▶ [WORK ORDER] Where in the data below does the word "from" appear? Copy each line that holds it.

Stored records
○ ○ ○ ○ ○ ○ ○

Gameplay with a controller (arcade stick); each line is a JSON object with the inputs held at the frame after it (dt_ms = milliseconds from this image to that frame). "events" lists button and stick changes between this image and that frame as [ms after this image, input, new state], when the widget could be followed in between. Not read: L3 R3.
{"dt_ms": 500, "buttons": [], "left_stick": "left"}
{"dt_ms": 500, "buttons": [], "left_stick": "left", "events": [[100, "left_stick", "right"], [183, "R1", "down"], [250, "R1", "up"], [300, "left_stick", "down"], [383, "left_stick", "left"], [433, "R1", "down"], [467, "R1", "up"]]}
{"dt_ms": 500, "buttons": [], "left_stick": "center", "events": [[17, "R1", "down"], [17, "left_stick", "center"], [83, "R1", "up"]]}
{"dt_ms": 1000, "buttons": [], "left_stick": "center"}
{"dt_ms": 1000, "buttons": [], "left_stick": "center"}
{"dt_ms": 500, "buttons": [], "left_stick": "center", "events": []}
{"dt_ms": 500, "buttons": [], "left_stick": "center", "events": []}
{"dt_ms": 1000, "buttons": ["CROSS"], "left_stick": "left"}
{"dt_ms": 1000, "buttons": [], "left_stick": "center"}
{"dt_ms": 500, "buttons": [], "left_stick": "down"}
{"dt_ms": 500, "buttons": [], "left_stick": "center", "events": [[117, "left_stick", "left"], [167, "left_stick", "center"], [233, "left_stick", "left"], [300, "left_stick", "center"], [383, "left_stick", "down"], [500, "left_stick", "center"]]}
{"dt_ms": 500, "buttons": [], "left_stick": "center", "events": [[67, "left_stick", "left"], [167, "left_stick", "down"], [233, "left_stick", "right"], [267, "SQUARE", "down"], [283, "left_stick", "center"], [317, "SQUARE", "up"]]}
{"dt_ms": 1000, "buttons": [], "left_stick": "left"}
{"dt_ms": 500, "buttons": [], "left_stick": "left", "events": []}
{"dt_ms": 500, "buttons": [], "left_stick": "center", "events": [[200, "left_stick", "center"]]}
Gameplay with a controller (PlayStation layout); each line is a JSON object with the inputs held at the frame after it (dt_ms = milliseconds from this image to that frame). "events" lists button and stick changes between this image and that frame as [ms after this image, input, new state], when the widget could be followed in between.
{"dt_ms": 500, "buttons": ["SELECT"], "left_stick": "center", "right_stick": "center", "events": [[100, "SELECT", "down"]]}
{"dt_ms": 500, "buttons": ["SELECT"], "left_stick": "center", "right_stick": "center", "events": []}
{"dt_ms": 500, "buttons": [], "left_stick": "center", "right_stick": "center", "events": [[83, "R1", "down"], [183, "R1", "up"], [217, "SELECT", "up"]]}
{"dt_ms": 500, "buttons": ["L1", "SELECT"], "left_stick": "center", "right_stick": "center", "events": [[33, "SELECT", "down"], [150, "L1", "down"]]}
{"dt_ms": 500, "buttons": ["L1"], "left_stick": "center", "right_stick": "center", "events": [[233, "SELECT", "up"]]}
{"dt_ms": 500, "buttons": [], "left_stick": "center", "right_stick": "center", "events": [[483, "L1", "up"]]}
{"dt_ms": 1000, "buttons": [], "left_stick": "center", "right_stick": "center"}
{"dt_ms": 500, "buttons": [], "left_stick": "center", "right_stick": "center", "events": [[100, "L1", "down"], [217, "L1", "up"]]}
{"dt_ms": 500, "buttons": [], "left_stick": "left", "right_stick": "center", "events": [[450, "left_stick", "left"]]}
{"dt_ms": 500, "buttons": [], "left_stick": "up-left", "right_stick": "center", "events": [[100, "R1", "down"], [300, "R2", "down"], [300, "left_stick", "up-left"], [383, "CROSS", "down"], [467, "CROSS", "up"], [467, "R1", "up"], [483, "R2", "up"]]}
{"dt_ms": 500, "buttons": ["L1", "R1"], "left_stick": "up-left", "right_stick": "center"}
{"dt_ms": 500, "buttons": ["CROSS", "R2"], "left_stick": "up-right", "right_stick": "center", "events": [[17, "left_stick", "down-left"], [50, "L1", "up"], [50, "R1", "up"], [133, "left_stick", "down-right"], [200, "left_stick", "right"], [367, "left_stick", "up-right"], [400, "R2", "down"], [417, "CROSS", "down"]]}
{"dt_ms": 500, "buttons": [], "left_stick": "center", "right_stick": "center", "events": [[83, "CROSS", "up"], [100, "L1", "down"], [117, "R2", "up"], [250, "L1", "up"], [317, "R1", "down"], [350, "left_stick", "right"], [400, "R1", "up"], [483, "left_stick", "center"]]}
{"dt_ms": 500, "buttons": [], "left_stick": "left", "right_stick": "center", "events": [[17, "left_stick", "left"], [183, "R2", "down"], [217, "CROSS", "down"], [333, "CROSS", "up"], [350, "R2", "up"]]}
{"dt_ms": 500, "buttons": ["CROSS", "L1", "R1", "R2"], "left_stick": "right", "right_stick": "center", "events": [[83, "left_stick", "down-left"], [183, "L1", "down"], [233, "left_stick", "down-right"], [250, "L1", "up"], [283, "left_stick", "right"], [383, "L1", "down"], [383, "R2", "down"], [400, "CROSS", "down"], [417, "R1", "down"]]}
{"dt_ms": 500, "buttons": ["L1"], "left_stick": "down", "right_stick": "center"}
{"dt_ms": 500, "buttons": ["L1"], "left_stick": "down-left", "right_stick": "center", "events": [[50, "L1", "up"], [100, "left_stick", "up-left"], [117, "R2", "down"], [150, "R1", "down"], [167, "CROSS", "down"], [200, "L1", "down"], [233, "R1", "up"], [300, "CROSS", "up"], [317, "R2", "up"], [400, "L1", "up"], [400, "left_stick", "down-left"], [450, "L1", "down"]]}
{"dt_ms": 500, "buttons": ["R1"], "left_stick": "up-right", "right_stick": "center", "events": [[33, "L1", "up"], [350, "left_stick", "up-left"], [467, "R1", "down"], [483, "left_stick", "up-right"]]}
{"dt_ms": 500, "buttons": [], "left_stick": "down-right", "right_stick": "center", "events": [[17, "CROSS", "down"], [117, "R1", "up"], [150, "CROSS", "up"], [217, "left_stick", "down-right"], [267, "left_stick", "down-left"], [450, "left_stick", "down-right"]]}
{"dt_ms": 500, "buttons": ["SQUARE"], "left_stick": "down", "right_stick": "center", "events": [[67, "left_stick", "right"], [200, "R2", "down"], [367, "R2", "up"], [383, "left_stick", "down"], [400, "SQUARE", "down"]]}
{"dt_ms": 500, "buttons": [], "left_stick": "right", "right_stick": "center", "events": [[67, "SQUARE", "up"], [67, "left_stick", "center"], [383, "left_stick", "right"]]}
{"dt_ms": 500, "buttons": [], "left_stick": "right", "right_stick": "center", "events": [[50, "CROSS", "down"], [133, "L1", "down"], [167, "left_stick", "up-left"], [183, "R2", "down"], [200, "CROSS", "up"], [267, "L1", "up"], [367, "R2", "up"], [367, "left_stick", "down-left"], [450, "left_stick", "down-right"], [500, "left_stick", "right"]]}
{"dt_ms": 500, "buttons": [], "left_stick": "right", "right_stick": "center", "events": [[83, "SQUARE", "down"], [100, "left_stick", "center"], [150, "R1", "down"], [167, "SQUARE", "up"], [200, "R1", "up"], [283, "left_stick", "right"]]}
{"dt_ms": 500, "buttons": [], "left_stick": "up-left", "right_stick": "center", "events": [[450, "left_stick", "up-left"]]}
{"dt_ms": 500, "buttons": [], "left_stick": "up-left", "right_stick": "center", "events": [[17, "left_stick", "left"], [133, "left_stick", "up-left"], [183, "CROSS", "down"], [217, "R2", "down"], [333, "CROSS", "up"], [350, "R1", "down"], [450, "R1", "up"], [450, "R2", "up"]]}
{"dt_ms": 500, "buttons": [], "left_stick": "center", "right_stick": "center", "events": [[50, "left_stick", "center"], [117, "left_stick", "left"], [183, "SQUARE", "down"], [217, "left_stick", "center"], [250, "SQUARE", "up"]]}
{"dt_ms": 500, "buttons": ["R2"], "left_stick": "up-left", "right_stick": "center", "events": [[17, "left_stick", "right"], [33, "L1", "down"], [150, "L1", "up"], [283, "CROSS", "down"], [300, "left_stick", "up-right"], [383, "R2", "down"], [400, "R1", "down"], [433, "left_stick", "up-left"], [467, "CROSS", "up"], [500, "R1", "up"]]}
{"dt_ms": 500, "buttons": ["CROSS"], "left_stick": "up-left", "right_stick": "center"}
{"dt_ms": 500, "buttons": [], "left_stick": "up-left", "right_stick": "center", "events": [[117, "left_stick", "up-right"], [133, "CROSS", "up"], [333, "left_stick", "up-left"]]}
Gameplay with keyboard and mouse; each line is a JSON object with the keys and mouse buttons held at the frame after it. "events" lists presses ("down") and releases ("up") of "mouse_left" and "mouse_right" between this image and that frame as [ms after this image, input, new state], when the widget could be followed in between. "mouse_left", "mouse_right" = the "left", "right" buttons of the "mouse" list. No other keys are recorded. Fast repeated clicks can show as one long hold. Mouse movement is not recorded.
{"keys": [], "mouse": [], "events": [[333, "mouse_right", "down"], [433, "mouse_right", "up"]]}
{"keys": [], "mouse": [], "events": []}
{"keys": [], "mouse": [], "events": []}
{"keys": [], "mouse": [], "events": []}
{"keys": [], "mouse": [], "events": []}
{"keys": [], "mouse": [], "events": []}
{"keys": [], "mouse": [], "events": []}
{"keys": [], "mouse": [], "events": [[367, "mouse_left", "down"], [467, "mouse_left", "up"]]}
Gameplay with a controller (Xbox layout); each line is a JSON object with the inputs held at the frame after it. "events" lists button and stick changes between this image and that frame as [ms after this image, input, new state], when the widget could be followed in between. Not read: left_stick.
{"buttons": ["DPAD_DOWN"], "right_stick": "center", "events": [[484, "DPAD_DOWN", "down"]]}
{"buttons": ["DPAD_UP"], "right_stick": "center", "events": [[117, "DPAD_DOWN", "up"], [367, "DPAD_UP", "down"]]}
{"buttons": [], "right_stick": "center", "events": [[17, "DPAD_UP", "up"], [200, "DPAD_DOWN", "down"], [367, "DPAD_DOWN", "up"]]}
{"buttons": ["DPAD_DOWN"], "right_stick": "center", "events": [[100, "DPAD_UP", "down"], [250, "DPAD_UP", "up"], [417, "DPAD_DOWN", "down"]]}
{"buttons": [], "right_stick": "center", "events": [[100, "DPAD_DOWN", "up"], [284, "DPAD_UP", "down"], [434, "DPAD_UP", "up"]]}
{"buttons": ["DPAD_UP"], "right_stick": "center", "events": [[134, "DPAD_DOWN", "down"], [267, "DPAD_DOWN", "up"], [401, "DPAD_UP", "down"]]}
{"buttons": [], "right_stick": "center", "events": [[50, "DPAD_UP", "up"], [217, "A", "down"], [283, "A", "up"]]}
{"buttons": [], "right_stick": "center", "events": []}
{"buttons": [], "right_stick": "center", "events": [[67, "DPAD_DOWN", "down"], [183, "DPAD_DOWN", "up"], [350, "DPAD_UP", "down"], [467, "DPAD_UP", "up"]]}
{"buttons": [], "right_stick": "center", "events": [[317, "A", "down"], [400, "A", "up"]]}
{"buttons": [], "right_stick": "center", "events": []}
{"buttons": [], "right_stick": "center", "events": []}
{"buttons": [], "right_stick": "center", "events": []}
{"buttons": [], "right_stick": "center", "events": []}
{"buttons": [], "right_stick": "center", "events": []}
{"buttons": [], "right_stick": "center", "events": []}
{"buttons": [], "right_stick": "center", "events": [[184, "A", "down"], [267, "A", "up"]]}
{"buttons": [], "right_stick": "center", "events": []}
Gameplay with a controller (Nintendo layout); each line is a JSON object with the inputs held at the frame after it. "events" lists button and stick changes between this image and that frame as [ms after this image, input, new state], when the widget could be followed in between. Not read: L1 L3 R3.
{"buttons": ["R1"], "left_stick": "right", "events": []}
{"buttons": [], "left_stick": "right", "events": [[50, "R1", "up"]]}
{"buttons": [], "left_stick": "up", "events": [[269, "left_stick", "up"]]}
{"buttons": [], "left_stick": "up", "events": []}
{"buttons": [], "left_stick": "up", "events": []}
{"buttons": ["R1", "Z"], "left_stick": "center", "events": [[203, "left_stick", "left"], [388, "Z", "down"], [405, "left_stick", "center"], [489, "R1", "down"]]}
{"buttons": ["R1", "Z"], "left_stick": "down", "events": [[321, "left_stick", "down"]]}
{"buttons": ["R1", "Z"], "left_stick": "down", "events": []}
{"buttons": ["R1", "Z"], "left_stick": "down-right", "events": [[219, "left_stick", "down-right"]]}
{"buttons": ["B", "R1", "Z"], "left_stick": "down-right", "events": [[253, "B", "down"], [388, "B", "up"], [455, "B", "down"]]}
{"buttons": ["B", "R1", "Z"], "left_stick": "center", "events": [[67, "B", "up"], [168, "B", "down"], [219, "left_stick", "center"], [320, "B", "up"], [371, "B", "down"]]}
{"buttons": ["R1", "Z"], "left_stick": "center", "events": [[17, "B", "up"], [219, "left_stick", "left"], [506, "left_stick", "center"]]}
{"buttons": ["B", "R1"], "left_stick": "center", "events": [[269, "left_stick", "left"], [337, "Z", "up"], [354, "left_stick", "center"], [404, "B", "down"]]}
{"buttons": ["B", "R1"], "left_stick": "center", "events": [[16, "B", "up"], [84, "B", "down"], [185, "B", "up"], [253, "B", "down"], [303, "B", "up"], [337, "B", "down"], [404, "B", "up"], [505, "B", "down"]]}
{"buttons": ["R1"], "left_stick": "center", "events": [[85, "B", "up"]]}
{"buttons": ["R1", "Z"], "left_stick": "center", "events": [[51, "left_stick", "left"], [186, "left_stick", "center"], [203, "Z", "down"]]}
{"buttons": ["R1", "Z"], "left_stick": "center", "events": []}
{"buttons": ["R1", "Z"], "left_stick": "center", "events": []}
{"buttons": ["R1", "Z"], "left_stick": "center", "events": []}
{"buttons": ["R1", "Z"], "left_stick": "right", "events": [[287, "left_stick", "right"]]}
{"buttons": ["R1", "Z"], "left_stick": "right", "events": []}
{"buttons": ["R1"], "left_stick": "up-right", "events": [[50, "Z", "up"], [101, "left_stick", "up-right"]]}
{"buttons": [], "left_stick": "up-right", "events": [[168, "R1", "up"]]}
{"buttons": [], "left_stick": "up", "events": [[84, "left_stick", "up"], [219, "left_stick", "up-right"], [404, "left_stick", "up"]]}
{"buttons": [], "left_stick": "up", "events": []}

○ ○ ○ ○ ○ ○ ○

▶ [YOUR RESPONSE]
Gameplay with a controller (arcade stick); each line is a JSON object with the inputs held at the frame after it (dt_ms = milliseconds from this image to that frame). "events" lists button and stick changes between this image and that frame as [ms after this image, input, new state], when the widget could be followed in between. Not read: L3 R3.
Gameplay with a controller (PlayStation layout); each line is a JSON object with the inputs held at the frame after it (dt_ms = milliseconds from this image to that frame). "events" lists button and stick changes between this image and that frame as [ms after this image, input, new state], when the widget could be followed in between.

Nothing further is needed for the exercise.